Stored data entries:
====================
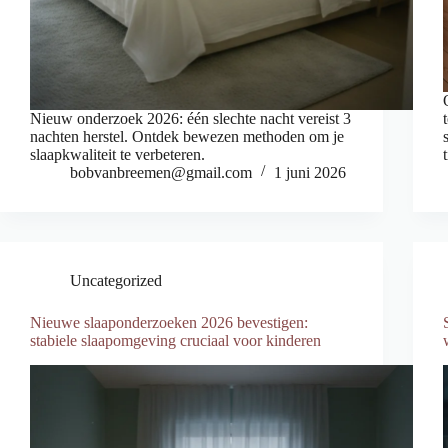
Nieuw onderzoek 2026: één slechte nacht vereist 3
nachten herstel. Ontdek bewezen methoden om je
slaapkwaliteit te verbeteren.
bobvanbreemen@gmail.com
1 juni 2026
Uncategorized
Nieuwe slaaponderzoeken 2026 bevestigen:
stabiele slaapomgeving cruciaal voor kinderen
====================
EXERCISE DESCRIPTION -> Rewrite the text from every row above as a numbered list with one line per item, skipping blank lines and leaving out the pictures.

SOLUTION FOR THIS EXERCISE ->
1. Nieuw onderzoek 2026: één slechte nacht vereist 3
2. nachten herstel. Ontdek bewezen methoden om je
3. slaapkwaliteit te verbeteren.
4. bobvanbreemen@gmail.com
5. 1 juni 2026
6. Uncategorized
7. Nieuwe slaaponderzoeken 2026 bevestigen:
8. stabiele slaapomgeving cruciaal voor kinderen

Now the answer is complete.